• **Work order**:
Give the records' lines as a numbered list, dropping blank lines and leaving the pictures out.

----------

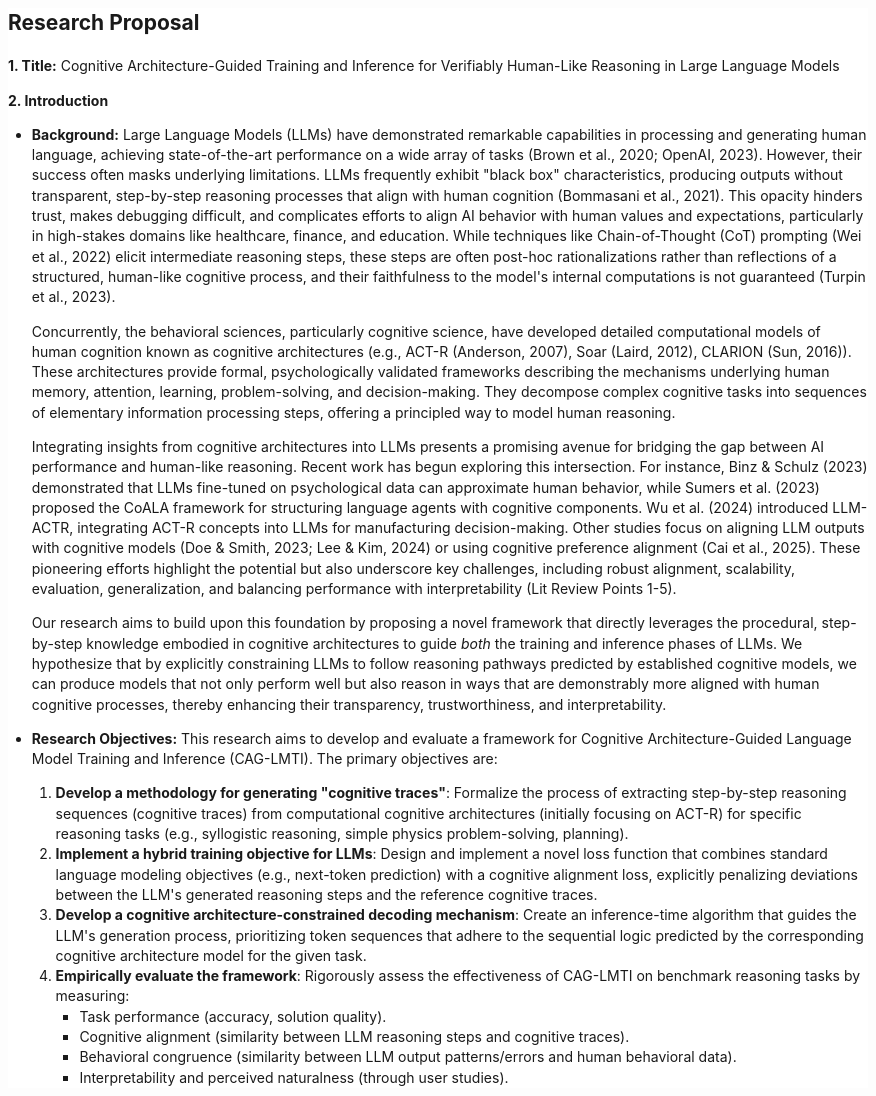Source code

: ## Research Proposal

**1. Title:** Cognitive Architecture-Guided Training and Inference for Verifiably Human-Like Reasoning in Large Language Models

**2. Introduction**

*   **Background:** Large Language Models (LLMs) have demonstrated remarkable capabilities in processing and generating human language, achieving state-of-the-art performance on a wide array of tasks (Brown et al., 2020; OpenAI, 2023). However, their success often masks underlying limitations. LLMs frequently exhibit "black box" characteristics, producing outputs without transparent, step-by-step reasoning processes that align with human cognition (Bommasani et al., 2021). This opacity hinders trust, makes debugging difficult, and complicates efforts to align AI behavior with human values and expectations, particularly in high-stakes domains like healthcare, finance, and education. While techniques like Chain-of-Thought (CoT) prompting (Wei et al., 2022) elicit intermediate reasoning steps, these steps are often post-hoc rationalizations rather than reflections of a structured, human-like cognitive process, and their faithfulness to the model's internal computations is not guaranteed (Turpin et al., 2023).

    Concurrently, the behavioral sciences, particularly cognitive science, have developed detailed computational models of human cognition known as cognitive architectures (e.g., ACT-R (Anderson, 2007), Soar (Laird, 2012), CLARION (Sun, 2016)). These architectures provide formal, psychologically validated frameworks describing the mechanisms underlying human memory, attention, learning, problem-solving, and decision-making. They decompose complex cognitive tasks into sequences of elementary information processing steps, offering a principled way to model human reasoning.

    Integrating insights from cognitive architectures into LLMs presents a promising avenue for bridging the gap between AI performance and human-like reasoning. Recent work has begun exploring this intersection. For instance, Binz & Schulz (2023) demonstrated that LLMs fine-tuned on psychological data can approximate human behavior, while Sumers et al. (2023) proposed the CoALA framework for structuring language agents with cognitive components. Wu et al. (2024) introduced LLM-ACTR, integrating ACT-R concepts into LLMs for manufacturing decision-making. Other studies focus on aligning LLM outputs with cognitive models (Doe & Smith, 2023; Lee & Kim, 2024) or using cognitive preference alignment (Cai et al., 2025). These pioneering efforts highlight the potential but also underscore key challenges, including robust alignment, scalability, evaluation, generalization, and balancing performance with interpretability (Lit Review Points 1-5).

    Our research aims to build upon this foundation by proposing a novel framework that directly leverages the procedural, step-by-step knowledge embodied in cognitive architectures to guide *both* the training and inference phases of LLMs. We hypothesize that by explicitly constraining LLMs to follow reasoning pathways predicted by established cognitive models, we can produce models that not only perform well but also reason in ways that are demonstrably more aligned with human cognitive processes, thereby enhancing their transparency, trustworthiness, and interpretability.

*   **Research Objectives:** This research aims to develop and evaluate a framework for Cognitive Architecture-Guided Language Model Training and Inference (CAG-LMTI). The primary objectives are:
    1.  **Develop a methodology for generating "cognitive traces"**: Formalize the process of extracting step-by-step reasoning sequences (cognitive traces) from computational cognitive architectures (initially focusing on ACT-R) for specific reasoning tasks (e.g., syllogistic reasoning, simple physics problem-solving, planning).
    2.  **Implement a hybrid training objective for LLMs**: Design and implement a novel loss function that combines standard language modeling objectives (e.g., next-token prediction) with a cognitive alignment loss, explicitly penalizing deviations between the LLM's generated reasoning steps and the reference cognitive traces.
    3.  **Develop a cognitive architecture-constrained decoding mechanism**: Create an inference-time algorithm that guides the LLM's generation process, prioritizing token sequences that adhere to the sequential logic predicted by the corresponding cognitive architecture model for the given task.
    4.  **Empirically evaluate the framework**: Rigorously assess the effectiveness of CAG-LMTI on benchmark reasoning tasks by measuring:
        *   Task performance (accuracy, solution quality).
        *   Cognitive alignment (similarity between LLM reasoning steps and cognitive traces).
        *   Behavioral congruence (similarity between LLM output patterns/errors and human behavioral data).
        *   Interpretability and perceived naturalness (through user studies).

----------

• **Completed exercise**:
1. Source code
2. : ## Research Proposal
3. **1. Title:** Cognitive Architecture-Guided Training and Inference for Verifiably Human-Like Reasoning in Large Language Models
4. **2. Introduction**
5. *   **Background:** Large Language Models (LLMs) have demonstrated remarkable capabilities in processing and generating human language, achieving state-of-the-art performance on a wide array of tasks (Brown et al., 2020; OpenAI, 2023). However, their success often masks underlying limitations. LLMs frequently exhibit "black box" characteristics, producing outputs without transparent, step-by-step reasoning processes that align with human cognition (Bommasani et al., 2021). This opacity hinders trust, makes debugging difficult, and complicates efforts to align AI behavior with human values and expectations, particularly in high-stakes domains like healthcare, finance, and education. While techniques like Chain-of-Thought (CoT) prompting (Wei et al., 2022) elicit intermediate reasoning steps, these steps are often post-hoc rationalizations rather than reflections of a structured, human-like cognitive process, and their faithfulness to the model's internal computations is not guaranteed (Turpin et al., 2023).
6.     Concurrently, the behavioral sciences, particularly cognitive science, have developed detailed computational models of human cognition known as cognitive architectures (e.g., ACT-R (Anderson, 2007), Soar (Laird, 2012), CLARION (Sun, 2016)). These architectures provide formal, psychologically validated frameworks describing the mechanisms underlying human memory, attention, learning, problem-solving, and decision-making. They decompose complex cognitive tasks into sequences of elementary information processing steps, offering a principled way to model human reasoning.
7.     Integrating insights from cognitive architectures into LLMs presents a promising avenue for bridging the gap between AI performance and human-like reasoning. Recent work has begun exploring this intersection. For instance, Binz & Schulz (2023) demonstrated that LLMs fine-tuned on psychological data can approximate human behavior, while Sumers et al. (2023) proposed the CoALA framework for structuring language agents with cognitive components. Wu et al. (2024) introduced LLM-ACTR, integrating ACT-R concepts into LLMs for manufacturing decision-making. Other studies focus on aligning LLM outputs with cognitive models (Doe & Smith, 2023; Lee & Kim, 2024) or using cognitive preference alignment (Cai et al., 2025). These pioneering efforts highlight the potential but also underscore key challenges, including robust alignment, scalability, evaluation, generalization, and balancing performance with interpretability (Lit Review Points 1-5).
8.     Our research aims to build upon this foundation by proposing a novel framework that directly leverages the procedural, step-by-step knowledge embodied in cognitive architectures to guide *both* the training and inference phases of LLMs. We hypothesize that by explicitly constraining LLMs to follow reasoning pathways predicted by established cognitive models, we can produce models that not only perform well but also reason in ways that are demonstrably more aligned with human cognitive processes, thereby enhancing their transparency, trustworthiness, and interpretability.
9. *   **Research Objectives:** This research aims to develop and evaluate a framework for Cognitive Architecture-Guided Language Model Training and Inference (CAG-LMTI). The primary objectives are:
10.     1.  **Develop a methodology for generating "cognitive traces"**: Formalize the process of extracting step-by-step reasoning sequences (cognitive traces) from computational cognitive architectures (initially focusing on ACT-R) for specific reasoning tasks (e.g., syllogistic reasoning, simple physics problem-solving, planning).
11.     2.  **Implement a hybrid training objective for LLMs**: Design and implement a novel loss function that combines standard language modeling objectives (e.g., next-token prediction) with a cognitive alignment loss, explicitly penalizing deviations between the LLM's generated reasoning steps and the reference cognitive traces.
12.     3.  **Develop a cognitive architecture-constrained decoding mechanism**: Create an inference-time algorithm that guides the LLM's generation process, prioritizing token sequences that adhere to the sequential logic predicted by the corresponding cognitive architecture model for the given task.
13.     4.  **Empirically evaluate the framework**: Rigorously assess the effectiveness of CAG-LMTI on benchmark reasoning tasks by measuring:
14.         *   Task performance (accuracy, solution quality).
15.         *   Cognitive alignment (similarity between LLM reasoning steps and cognitive traces).
16.         *   Behavioral congruence (similarity between LLM output patterns/errors and human behavioral data).
17.         *   Interpretability and perceived naturalness (through user studies).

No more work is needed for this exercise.